Problem requirements: Please update the listing below by replacing every "境外地区" with "海外地区", leaving everything else unchanged.

Data for this exercise:
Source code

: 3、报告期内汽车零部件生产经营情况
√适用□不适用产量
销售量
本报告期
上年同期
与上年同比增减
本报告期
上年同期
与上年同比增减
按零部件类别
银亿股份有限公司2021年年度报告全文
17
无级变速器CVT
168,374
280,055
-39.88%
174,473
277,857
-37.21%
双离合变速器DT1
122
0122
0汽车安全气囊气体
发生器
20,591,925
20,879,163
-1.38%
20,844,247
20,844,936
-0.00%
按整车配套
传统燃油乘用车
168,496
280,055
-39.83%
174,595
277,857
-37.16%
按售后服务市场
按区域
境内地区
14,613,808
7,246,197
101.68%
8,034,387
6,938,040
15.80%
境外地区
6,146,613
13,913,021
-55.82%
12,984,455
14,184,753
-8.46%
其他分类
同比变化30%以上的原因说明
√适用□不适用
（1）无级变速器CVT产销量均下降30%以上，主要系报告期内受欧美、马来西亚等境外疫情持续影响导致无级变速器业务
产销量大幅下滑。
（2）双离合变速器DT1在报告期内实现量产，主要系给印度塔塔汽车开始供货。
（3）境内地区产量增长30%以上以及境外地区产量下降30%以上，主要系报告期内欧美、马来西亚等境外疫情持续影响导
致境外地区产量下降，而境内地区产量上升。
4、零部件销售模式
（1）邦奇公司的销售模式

Your solution:
Source code

: 3、报告期内汽车零部件生产经营情况
√适用□不适用产量
销售量
本报告期
上年同期
与上年同比增减
本报告期
上年同期
与上年同比增减
按零部件类别
银亿股份有限公司2021年年度报告全文
17
无级变速器CVT
168,374
280,055
-39.88%
174,473
277,857
-37.21%
双离合变速器DT1
122
0122
0汽车安全气囊气体
发生器
20,591,925
20,879,163
-1.38%
20,844,247
20,844,936
-0.00%
按整车配套
传统燃油乘用车
168,496
280,055
-39.83%
174,595
277,857
-37.16%
按售后服务市场
按区域
境内地区
14,613,808
7,246,197
101.68%
8,034,387
6,938,040
15.80%
海外地区
6,146,613
13,913,021
-55.82%
12,984,455
14,184,753
-8.46%
其他分类
同比变化30%以上的原因说明
√适用□不适用
（1）无级变速器CVT产销量均下降30%以上，主要系报告期内受欧美、马来西亚等境外疫情持续影响导致无级变速器业务
产销量大幅下滑。
（2）双离合变速器DT1在报告期内实现量产，主要系给印度塔塔汽车开始供货。
（3）境内地区产量增长30%以上以及海外地区产量下降30%以上，主要系报告期内欧美、马来西亚等境外疫情持续影响导
致海外地区产量下降，而境内地区产量上升。
4、零部件销售模式
（1）邦奇公司的销售模式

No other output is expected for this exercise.